PROBLEM TO WORK ON:
Return each entry below exactly. Skip the images.

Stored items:
================
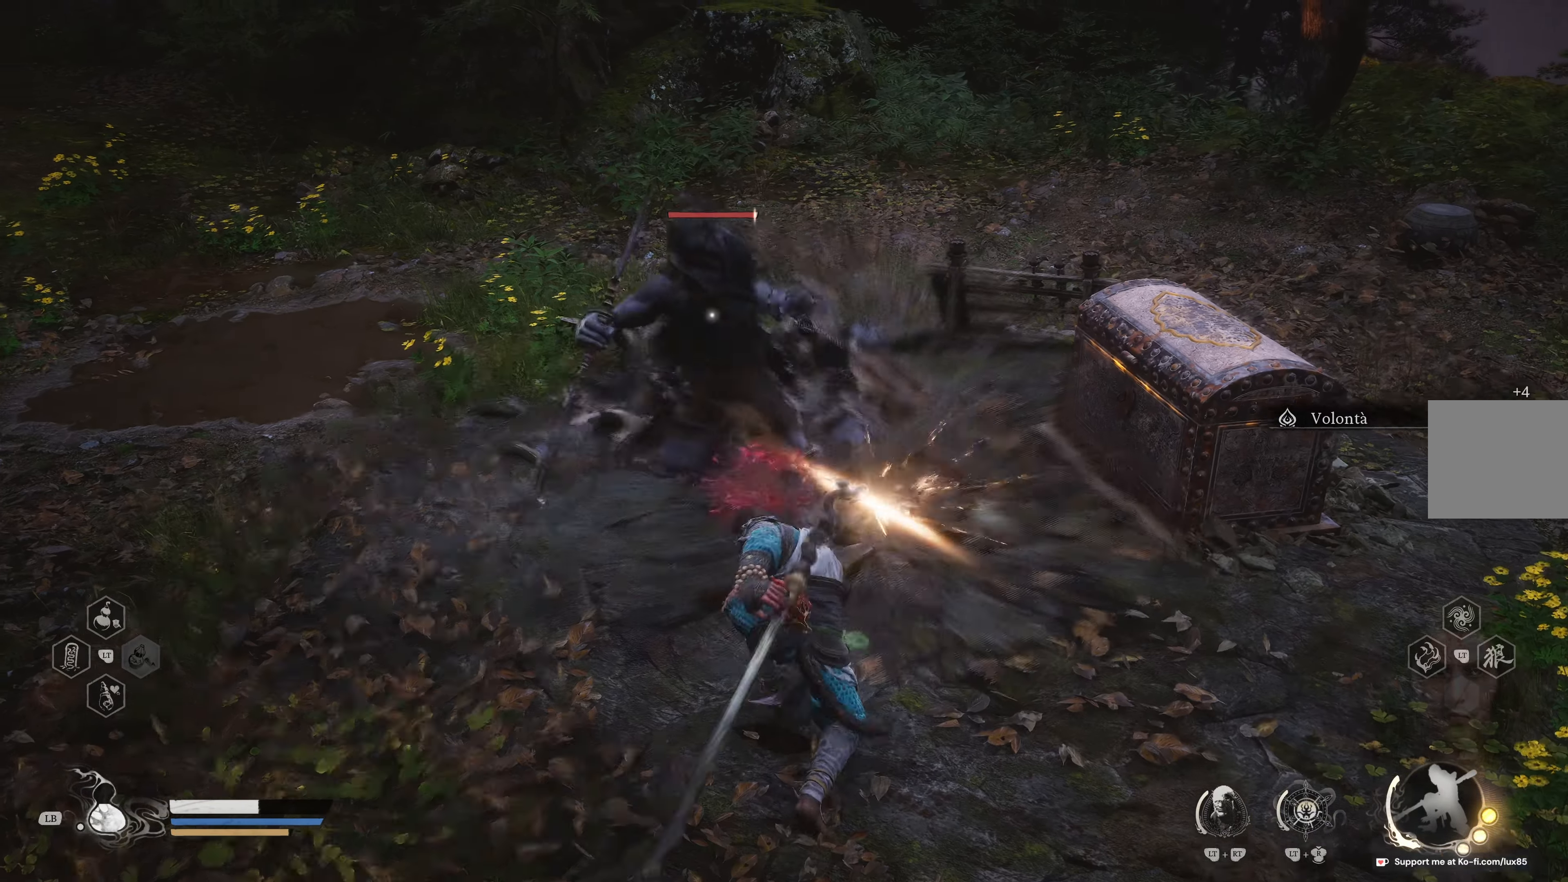
{"buttons": [], "left_stick": "up", "right_stick": "center", "events": [[17, "R1", "down"], [50, "left_stick", "up"], [117, "R1", "up"], [200, "R1", "down"], [300, "R1", "up"], [383, "R1", "down"], [483, "R1", "up"]]}
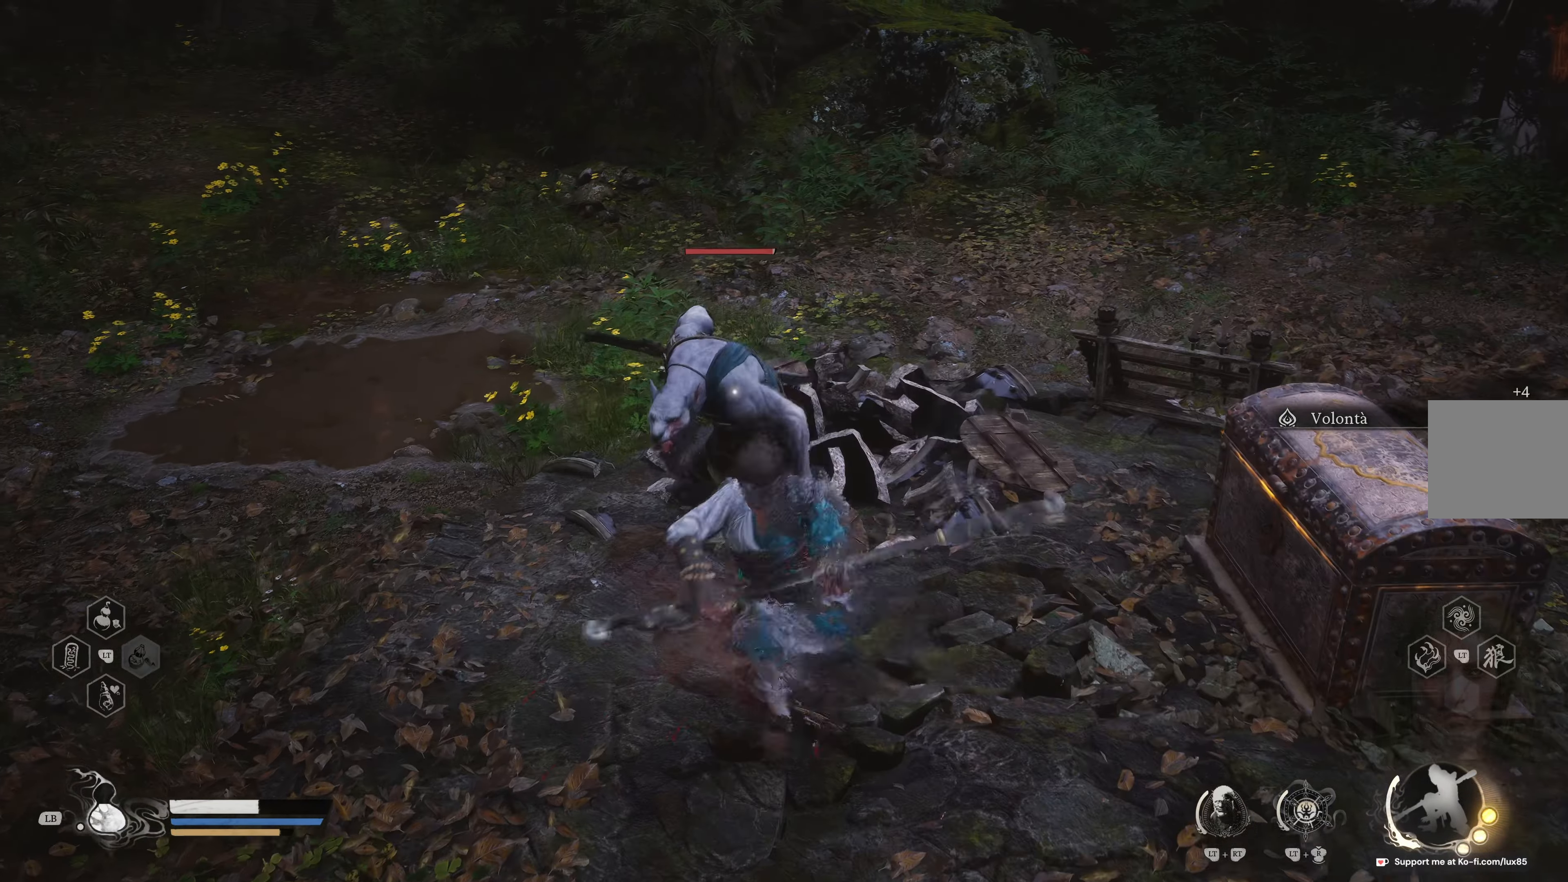
{"buttons": ["R1"], "left_stick": "up", "right_stick": "center", "events": [[67, "R1", "down"], [183, "R1", "up"], [233, "R1", "down"], [350, "R1", "up"], [417, "R1", "down"]]}
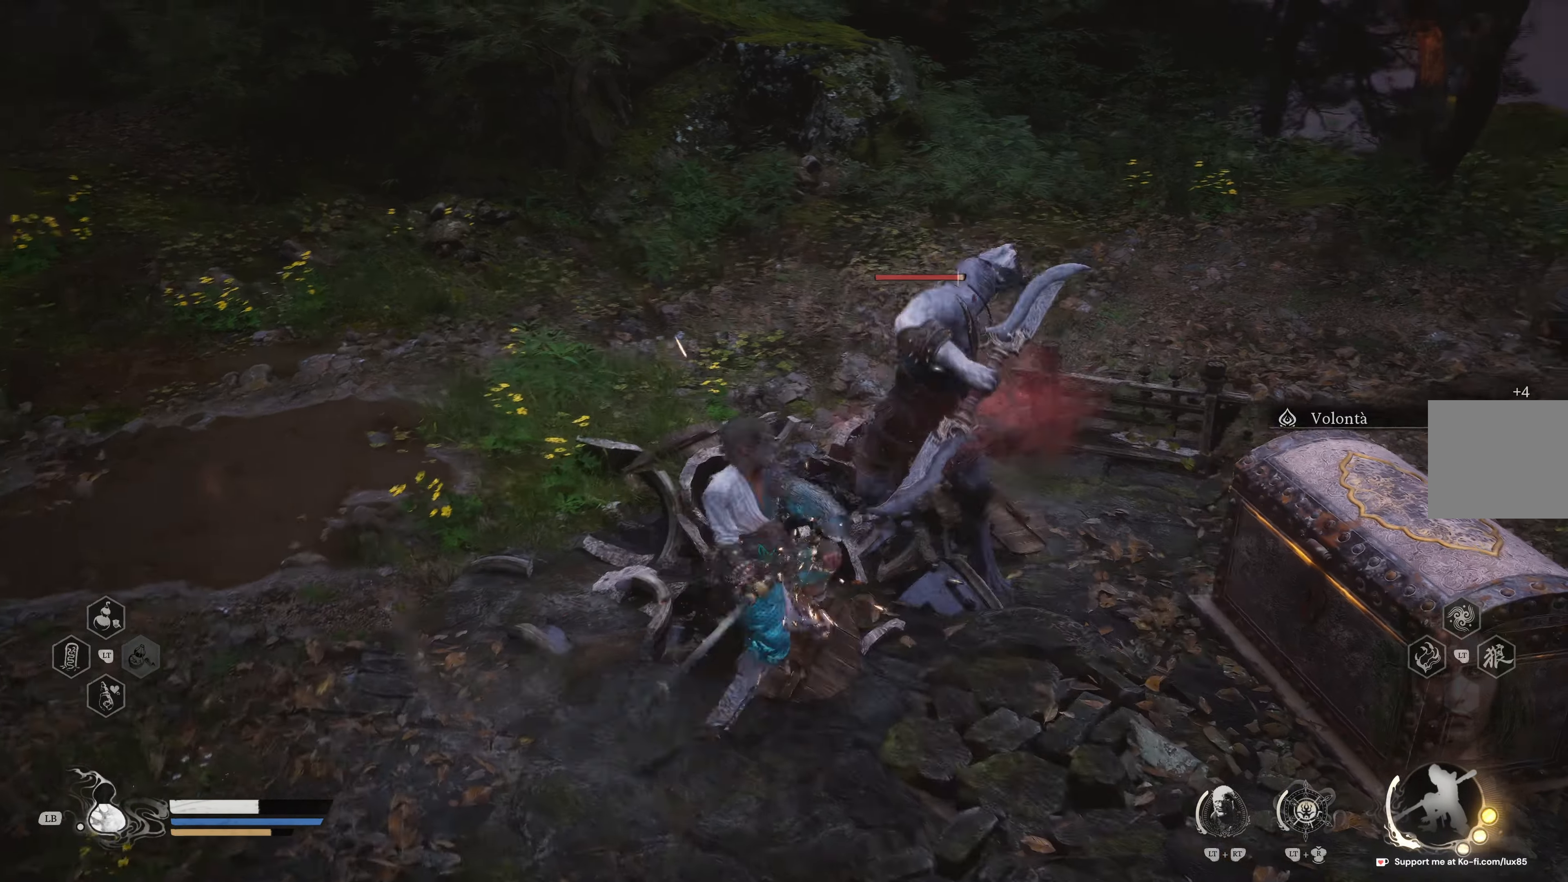
{"buttons": [], "left_stick": "up", "right_stick": "center", "events": [[50, "R1", "up"], [100, "R1", "down"], [233, "R1", "up"], [300, "R1", "down"], [433, "R1", "up"]]}
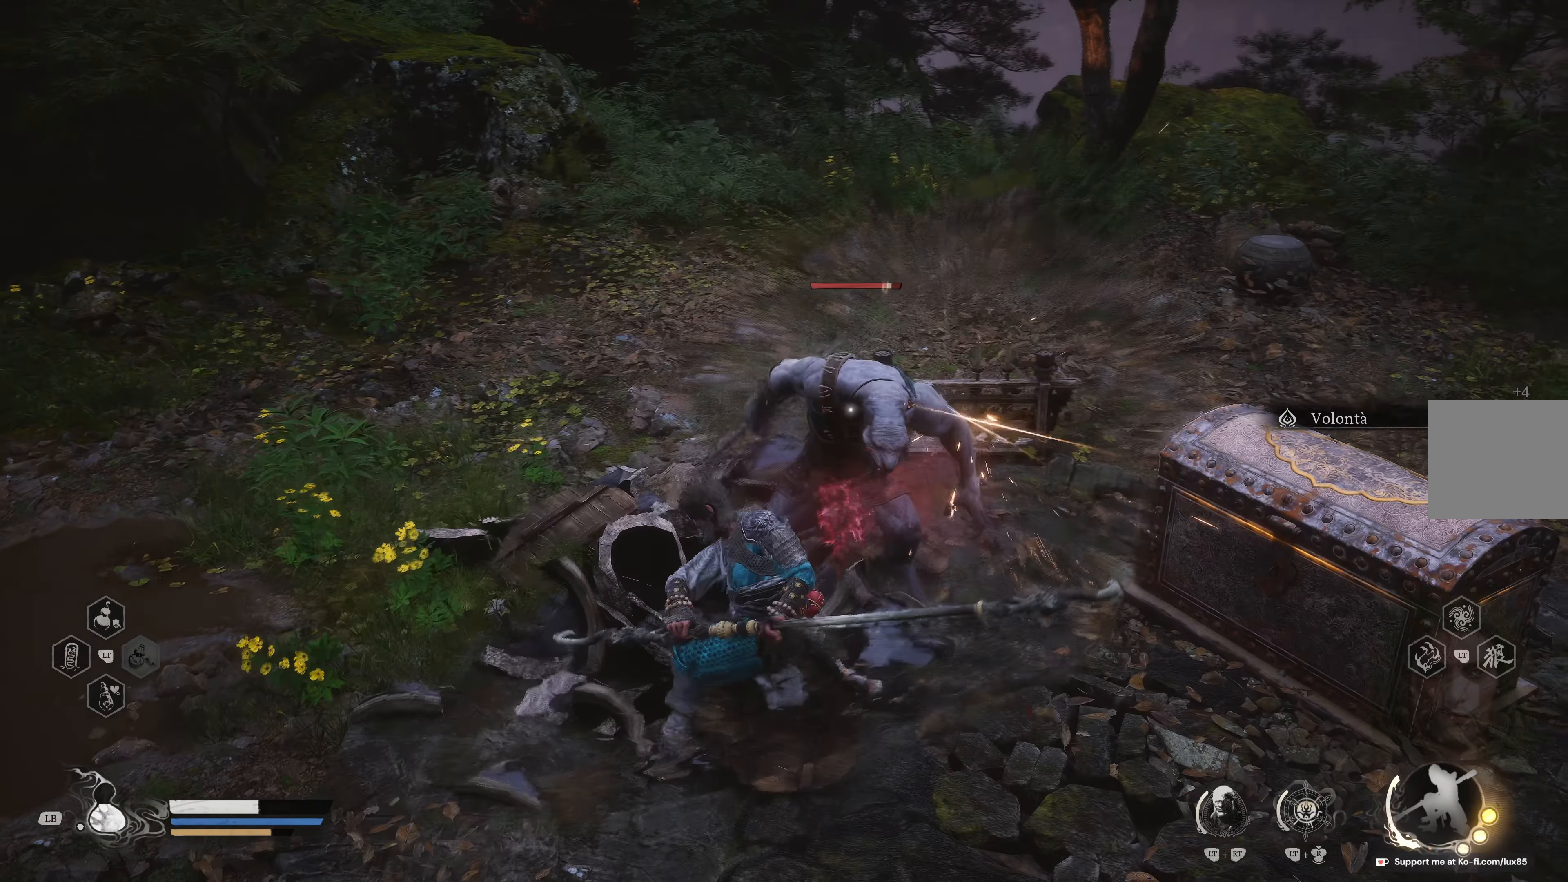
{"buttons": [], "left_stick": "up", "right_stick": "center", "events": [[17, "R1", "down"], [133, "R1", "up"], [200, "R1", "down"], [317, "R1", "up"], [367, "R1", "down"], [500, "R1", "up"]]}
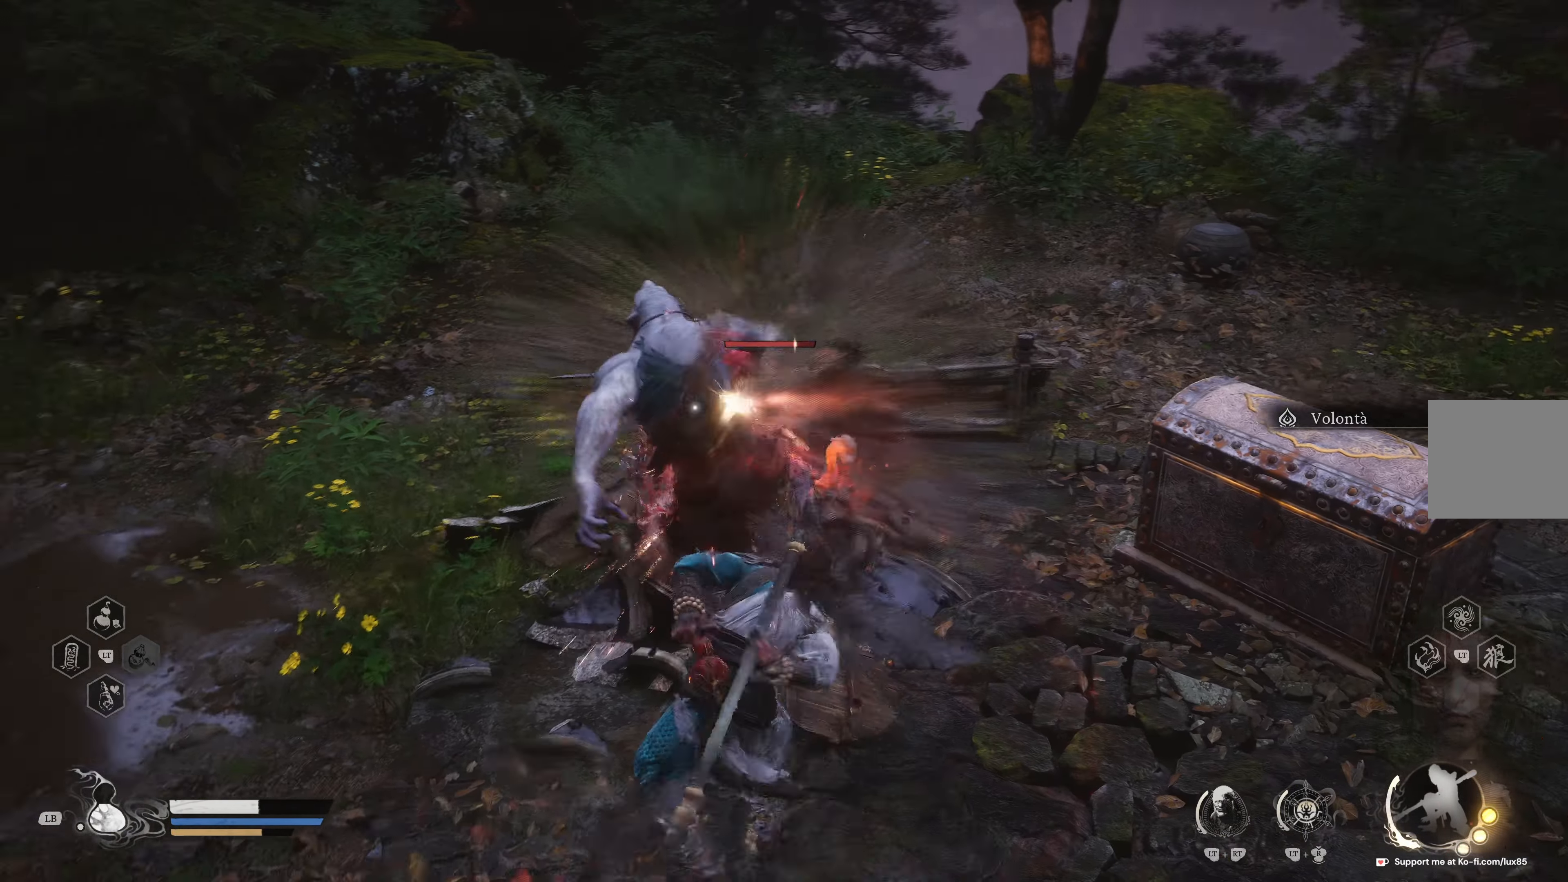
{"buttons": ["B"], "left_stick": "up", "right_stick": "center"}
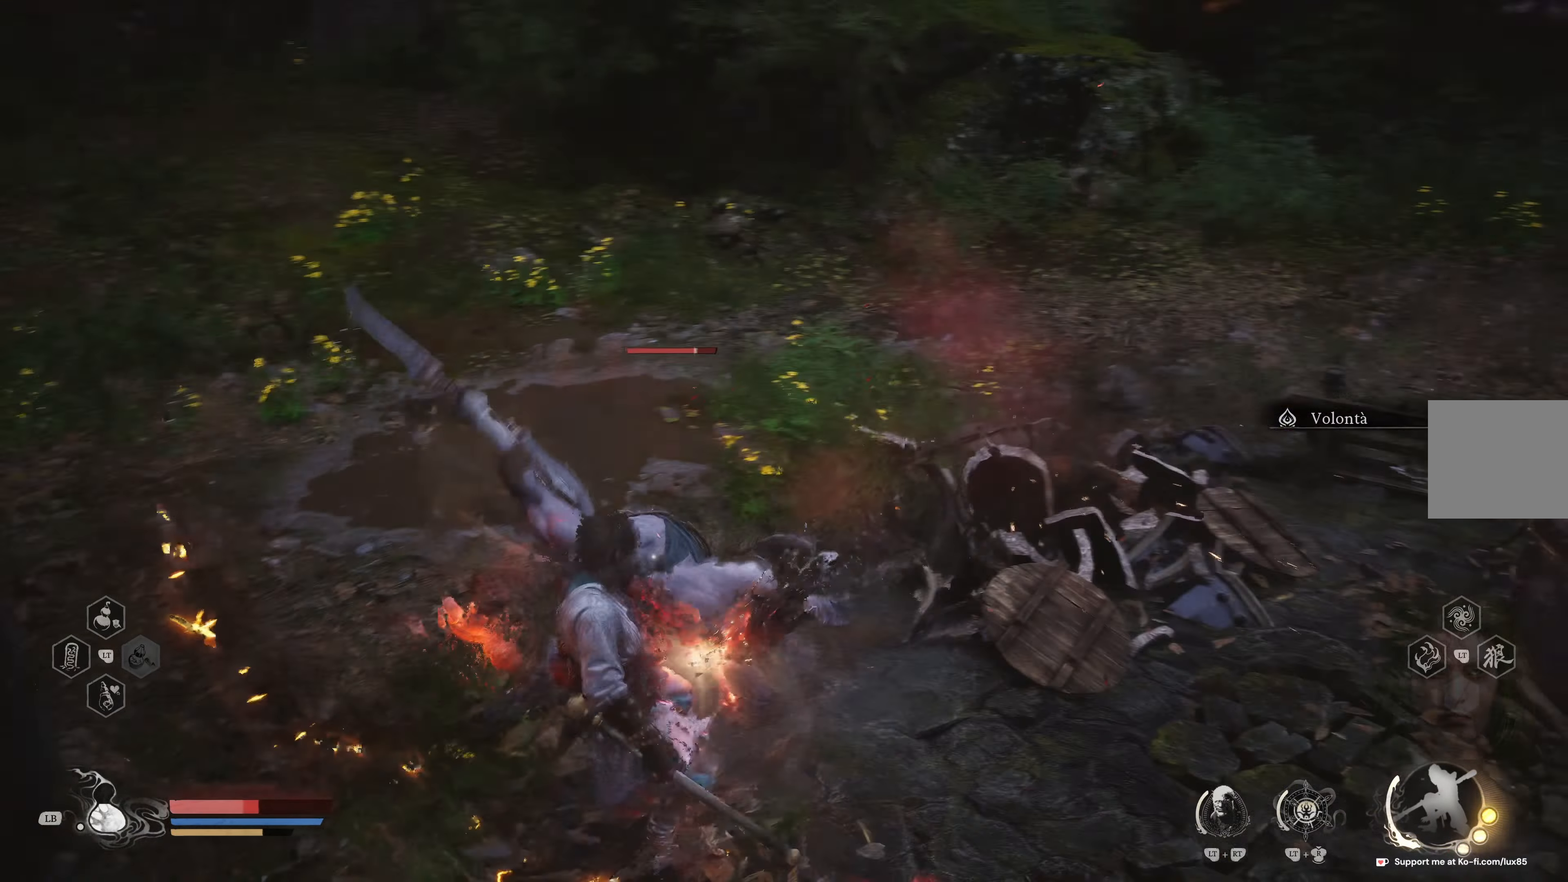
{"buttons": [], "left_stick": "right", "right_stick": "center", "events": [[33, "left_stick", "up-right"], [100, "B", "up"], [167, "B", "down"], [250, "B", "up"], [350, "left_stick", "center"], [383, "B", "down"], [433, "B", "up"], [450, "left_stick", "right"]]}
================
OUTPUT FOR THIS TASK:
{"buttons": [], "left_stick": "up", "right_stick": "center", "events": [[17, "R1", "down"], [50, "left_stick", "up"], [117, "R1", "up"], [200, "R1", "down"], [300, "R1", "up"], [383, "R1", "down"], [483, "R1", "up"]]}
{"buttons": ["R1"], "left_stick": "up", "right_stick": "center", "events": [[67, "R1", "down"], [183, "R1", "up"], [233, "R1", "down"], [350, "R1", "up"], [417, "R1", "down"]]}
{"buttons": [], "left_stick": "up", "right_stick": "center", "events": [[50, "R1", "up"], [100, "R1", "down"], [233, "R1", "up"], [300, "R1", "down"], [433, "R1", "up"]]}
{"buttons": [], "left_stick": "up", "right_stick": "center", "events": [[17, "R1", "down"], [133, "R1", "up"], [200, "R1", "down"], [317, "R1", "up"], [367, "R1", "down"], [500, "R1", "up"]]}
{"buttons": ["B"], "left_stick": "up", "right_stick": "center"}
{"buttons": [], "left_stick": "right", "right_stick": "center", "events": [[33, "left_stick", "up-right"], [100, "B", "up"], [167, "B", "down"], [250, "B", "up"], [350, "left_stick", "center"], [383, "B", "down"], [433, "B", "up"], [450, "left_stick", "right"]]}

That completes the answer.